ÖMER ÜRÜNDÜL:"İşin ciddiyetinin bilincinde olan Barcelona'nın dün geceki maça üst düzey motivasyonla çıkacağı ve alışılmış pas trafiğiyle oyunu domine edeceği bilinen bir gerçekti. Önemli olan Galatasaray'ın ne yapacağıydı.
Sarı-kırmızılı futbolcular, ilk yarı müthiş taraftar desteğiyle sahaya etkili bir direnç koydular. Alan daraltan savunma kurgusunda boşluk bırakmamakta azami ölçüde başarılıydılar, bunun yanında ofansif girişimler de ihmal edilmiyordu. Torrent, rakibin riskli oynayacağını bildiğinden, 'İşe Gomis'le başlayayım' dedi, bu düşüncesi de neredeyse tutuyordu. Gomis 5. dakikada çok önemli bir pozisyon kaçırdı, kornerden Marcao'nun kafa golü takıma büyük moral kazandırdı. Oyunu bundan sonra tutabilmek önemliydi ama Pedri'den kolay bir gol yendi. İkinci devre başında yenen gol kalan bölümler için işleri artık çok zora sokmuştu. Moral motivasyonun bozulacağını düşünmüştüm ama Galatasaraylı futbolcular bu maça o kadar kendilerini inandırmışlar ki fiziki yorgunluğa rağmen aynı disiplin içinde mücadeleye devam ettiler.(SABAH)"
-"BÜYÜK DİRENÇ GÖZSTERDİLER"
GÜNTEKİN ONAY: "Galatasaraylı futbolcular her şeylerini ortaya koydu ancak... G.Saray, ilk yarıda 50 bin taraftarının müthiş desteği ile çok üst düzey bir karakter ortaya koydu. 2 pozisyon dışında Barcelona’ya istediği şansları vermedi ve bir korner sonrasında da Marcao ile golü bulmayı başardı. Öne geçmek temsilcimiz için çok değerliydi ama ondan daha önemlisi skoru korumak idi. Ne yazık ki disiplinli ve organize savunmaya rağmen Pedri’nin golüne engel olamadık.

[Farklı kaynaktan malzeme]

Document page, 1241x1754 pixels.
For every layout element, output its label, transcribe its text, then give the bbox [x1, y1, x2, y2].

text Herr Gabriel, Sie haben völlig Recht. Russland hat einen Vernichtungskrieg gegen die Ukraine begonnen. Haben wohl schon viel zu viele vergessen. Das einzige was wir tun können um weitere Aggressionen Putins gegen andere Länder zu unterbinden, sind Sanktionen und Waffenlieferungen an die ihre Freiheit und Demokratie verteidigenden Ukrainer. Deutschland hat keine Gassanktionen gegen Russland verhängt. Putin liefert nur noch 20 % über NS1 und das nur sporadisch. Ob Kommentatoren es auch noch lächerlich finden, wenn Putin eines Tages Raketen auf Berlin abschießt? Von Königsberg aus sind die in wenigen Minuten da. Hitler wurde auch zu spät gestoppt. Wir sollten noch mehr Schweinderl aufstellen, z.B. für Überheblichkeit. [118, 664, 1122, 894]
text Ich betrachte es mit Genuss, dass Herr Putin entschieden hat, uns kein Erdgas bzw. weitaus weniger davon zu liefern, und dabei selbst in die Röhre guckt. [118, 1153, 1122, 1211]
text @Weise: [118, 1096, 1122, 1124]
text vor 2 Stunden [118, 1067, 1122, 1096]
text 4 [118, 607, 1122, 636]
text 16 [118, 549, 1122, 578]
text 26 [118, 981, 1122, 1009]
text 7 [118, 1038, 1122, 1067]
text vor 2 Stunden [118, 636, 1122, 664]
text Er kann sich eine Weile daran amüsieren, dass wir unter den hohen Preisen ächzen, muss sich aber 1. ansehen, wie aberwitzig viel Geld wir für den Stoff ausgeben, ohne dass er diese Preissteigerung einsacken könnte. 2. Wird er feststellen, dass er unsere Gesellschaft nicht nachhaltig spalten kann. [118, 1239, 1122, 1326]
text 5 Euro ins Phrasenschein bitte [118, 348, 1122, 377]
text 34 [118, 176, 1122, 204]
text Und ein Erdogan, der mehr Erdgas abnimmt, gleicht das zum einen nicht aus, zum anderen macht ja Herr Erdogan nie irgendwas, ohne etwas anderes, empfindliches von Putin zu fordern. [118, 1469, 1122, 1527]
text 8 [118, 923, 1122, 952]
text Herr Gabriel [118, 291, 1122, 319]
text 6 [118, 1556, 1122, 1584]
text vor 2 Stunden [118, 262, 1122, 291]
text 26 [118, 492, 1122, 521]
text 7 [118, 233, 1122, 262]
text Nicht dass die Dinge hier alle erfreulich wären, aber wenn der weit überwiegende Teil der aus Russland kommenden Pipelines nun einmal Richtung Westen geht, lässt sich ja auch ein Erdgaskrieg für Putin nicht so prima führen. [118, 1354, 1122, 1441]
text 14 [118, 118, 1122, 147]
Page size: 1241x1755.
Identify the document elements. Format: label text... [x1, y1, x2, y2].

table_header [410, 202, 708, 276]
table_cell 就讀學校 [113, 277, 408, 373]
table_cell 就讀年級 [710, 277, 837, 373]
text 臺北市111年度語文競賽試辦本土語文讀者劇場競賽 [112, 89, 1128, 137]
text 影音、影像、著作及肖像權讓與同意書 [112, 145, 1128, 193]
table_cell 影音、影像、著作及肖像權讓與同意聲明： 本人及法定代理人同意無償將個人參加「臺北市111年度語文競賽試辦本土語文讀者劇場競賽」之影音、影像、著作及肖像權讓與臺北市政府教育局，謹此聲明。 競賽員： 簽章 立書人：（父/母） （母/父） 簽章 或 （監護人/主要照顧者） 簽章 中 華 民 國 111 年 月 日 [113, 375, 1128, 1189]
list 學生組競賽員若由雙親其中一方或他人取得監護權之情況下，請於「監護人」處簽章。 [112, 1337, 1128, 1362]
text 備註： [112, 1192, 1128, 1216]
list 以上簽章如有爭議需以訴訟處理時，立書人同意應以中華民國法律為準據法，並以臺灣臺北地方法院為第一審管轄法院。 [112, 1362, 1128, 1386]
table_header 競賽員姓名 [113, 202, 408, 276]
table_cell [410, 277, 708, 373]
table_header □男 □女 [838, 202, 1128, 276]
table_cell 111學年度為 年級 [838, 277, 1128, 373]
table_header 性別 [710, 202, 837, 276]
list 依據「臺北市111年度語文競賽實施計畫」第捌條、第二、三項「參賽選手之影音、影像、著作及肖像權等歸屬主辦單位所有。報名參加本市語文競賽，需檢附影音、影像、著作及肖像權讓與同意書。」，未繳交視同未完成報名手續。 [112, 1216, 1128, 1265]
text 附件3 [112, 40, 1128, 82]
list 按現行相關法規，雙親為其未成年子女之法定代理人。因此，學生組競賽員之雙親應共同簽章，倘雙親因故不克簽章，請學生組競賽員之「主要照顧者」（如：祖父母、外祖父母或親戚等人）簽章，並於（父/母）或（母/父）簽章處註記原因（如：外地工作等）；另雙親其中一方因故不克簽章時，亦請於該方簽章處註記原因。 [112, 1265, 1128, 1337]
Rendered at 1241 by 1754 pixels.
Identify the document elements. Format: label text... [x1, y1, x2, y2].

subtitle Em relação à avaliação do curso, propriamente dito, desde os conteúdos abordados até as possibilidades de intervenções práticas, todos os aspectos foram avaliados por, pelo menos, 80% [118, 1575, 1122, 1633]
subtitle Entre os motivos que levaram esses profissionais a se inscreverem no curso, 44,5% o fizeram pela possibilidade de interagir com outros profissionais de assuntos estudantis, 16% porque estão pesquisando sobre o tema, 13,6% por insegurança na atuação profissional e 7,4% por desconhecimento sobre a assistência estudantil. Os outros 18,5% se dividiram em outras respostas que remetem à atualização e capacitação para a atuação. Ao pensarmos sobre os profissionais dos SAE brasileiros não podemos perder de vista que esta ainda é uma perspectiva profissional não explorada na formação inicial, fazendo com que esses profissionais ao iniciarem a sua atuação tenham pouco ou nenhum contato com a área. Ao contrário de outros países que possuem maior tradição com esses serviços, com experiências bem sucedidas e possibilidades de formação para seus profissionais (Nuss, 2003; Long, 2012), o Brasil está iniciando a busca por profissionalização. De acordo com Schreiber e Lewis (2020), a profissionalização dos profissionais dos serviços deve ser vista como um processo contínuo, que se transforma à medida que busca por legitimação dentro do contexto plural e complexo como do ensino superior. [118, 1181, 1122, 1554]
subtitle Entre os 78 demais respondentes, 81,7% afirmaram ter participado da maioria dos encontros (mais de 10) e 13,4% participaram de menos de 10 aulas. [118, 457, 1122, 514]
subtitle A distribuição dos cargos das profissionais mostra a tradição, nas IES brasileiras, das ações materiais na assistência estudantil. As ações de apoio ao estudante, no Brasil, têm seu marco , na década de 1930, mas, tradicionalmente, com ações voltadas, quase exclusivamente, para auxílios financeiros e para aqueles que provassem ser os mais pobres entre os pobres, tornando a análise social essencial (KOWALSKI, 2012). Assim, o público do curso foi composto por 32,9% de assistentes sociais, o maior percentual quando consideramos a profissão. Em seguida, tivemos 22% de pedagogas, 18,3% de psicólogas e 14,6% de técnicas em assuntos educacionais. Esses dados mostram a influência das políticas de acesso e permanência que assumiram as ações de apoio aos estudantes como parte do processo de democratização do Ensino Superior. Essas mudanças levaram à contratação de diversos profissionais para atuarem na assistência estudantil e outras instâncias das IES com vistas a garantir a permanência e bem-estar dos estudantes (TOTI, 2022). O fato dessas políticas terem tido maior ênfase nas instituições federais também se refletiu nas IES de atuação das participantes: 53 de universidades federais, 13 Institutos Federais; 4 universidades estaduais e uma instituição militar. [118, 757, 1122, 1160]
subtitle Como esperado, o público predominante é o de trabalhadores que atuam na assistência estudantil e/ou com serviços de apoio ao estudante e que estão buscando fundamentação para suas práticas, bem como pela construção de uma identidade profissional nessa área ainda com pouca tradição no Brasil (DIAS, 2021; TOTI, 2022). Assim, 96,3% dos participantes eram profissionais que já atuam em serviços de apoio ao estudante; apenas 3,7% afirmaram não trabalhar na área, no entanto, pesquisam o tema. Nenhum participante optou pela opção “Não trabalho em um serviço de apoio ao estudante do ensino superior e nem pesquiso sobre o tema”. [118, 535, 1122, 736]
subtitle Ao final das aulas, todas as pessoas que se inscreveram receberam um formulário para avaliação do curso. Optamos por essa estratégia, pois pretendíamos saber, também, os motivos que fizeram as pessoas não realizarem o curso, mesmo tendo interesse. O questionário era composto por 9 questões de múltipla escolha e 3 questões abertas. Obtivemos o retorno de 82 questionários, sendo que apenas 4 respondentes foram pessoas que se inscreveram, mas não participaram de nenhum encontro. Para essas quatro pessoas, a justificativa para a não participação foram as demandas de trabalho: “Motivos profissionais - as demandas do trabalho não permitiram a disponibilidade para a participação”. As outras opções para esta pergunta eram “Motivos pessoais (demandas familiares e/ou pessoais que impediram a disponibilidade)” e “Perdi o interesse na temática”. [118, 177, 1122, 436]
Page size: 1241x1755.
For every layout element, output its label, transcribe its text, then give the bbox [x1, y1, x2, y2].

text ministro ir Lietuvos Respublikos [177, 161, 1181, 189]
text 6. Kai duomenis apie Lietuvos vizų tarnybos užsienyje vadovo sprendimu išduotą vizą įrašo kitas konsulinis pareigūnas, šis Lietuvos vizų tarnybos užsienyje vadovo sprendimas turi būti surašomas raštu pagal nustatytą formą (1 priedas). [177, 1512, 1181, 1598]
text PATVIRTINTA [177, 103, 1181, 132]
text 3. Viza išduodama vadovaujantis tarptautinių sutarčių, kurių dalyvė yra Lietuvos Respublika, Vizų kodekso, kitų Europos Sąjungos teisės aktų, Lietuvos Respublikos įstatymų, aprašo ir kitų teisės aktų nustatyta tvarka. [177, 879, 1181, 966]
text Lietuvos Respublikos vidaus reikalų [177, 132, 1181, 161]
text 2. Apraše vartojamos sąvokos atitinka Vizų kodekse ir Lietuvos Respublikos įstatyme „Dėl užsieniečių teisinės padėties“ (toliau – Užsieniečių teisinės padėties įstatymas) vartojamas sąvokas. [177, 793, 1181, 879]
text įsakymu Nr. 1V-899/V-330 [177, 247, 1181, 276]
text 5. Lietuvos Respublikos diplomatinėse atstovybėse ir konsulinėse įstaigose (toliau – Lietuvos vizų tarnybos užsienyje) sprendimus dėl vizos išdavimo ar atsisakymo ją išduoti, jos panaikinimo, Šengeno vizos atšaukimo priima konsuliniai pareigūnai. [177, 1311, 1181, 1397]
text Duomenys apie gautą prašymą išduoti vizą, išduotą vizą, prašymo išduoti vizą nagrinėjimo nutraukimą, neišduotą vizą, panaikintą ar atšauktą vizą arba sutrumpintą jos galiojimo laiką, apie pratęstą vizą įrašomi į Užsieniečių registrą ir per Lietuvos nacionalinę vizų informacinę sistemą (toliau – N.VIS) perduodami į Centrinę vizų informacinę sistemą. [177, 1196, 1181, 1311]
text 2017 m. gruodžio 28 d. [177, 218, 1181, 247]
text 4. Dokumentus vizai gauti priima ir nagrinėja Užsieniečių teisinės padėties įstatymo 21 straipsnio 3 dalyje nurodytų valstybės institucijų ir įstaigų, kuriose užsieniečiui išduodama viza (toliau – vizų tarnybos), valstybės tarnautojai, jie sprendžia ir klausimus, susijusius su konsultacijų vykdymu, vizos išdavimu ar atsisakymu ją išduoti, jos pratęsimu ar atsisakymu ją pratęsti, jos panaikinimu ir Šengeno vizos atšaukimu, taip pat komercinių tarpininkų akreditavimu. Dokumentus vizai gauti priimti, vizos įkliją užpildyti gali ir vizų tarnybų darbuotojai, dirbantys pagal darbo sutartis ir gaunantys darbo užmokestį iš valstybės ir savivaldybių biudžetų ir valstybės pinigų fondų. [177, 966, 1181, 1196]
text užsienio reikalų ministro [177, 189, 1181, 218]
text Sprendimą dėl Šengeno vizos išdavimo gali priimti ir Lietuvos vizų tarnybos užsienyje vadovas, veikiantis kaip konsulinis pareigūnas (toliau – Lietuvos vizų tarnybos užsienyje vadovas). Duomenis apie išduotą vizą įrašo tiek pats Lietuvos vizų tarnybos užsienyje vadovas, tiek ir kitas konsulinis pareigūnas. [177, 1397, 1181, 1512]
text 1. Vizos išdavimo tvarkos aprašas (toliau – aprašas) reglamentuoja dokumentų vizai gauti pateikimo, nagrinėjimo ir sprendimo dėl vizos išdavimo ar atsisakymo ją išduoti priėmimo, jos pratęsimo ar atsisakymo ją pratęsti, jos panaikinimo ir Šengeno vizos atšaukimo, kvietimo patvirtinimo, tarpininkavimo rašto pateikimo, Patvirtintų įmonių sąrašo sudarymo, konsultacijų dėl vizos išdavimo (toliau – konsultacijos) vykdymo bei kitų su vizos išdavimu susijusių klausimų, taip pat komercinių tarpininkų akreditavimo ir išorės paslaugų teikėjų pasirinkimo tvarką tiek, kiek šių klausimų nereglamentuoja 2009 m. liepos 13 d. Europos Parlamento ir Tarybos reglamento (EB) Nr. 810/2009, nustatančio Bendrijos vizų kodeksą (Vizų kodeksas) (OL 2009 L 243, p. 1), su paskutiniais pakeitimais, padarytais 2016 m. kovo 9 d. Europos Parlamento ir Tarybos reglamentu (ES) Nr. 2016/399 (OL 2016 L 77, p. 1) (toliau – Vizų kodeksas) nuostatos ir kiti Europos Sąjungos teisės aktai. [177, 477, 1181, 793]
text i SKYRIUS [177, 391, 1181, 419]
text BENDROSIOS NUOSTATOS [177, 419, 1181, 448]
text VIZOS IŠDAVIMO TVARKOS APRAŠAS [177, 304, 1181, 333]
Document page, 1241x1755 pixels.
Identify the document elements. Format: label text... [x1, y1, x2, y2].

İkinci devrenin tamamında kontrol Barcelona’da idi ve ne yazık ki bu durumu aşamadık. Gerçek şu ki Galatasaray tüm gücünü sahaya yansıtmasına rağmen Barcelona’nın kalitesiyle baş edemedi. İkinci yarının tamamında mahkûm bir oyun ortaya koyduk ve ne yazık ki bu durum kaçınılmaz idi. Her şeye rağmen G.Saray’a teşekkür etmemiz bir borç. Böylesine güçlü bir rakibe karşı büyük bir direnç ortaya koydukları için. (HÜRRİYET)"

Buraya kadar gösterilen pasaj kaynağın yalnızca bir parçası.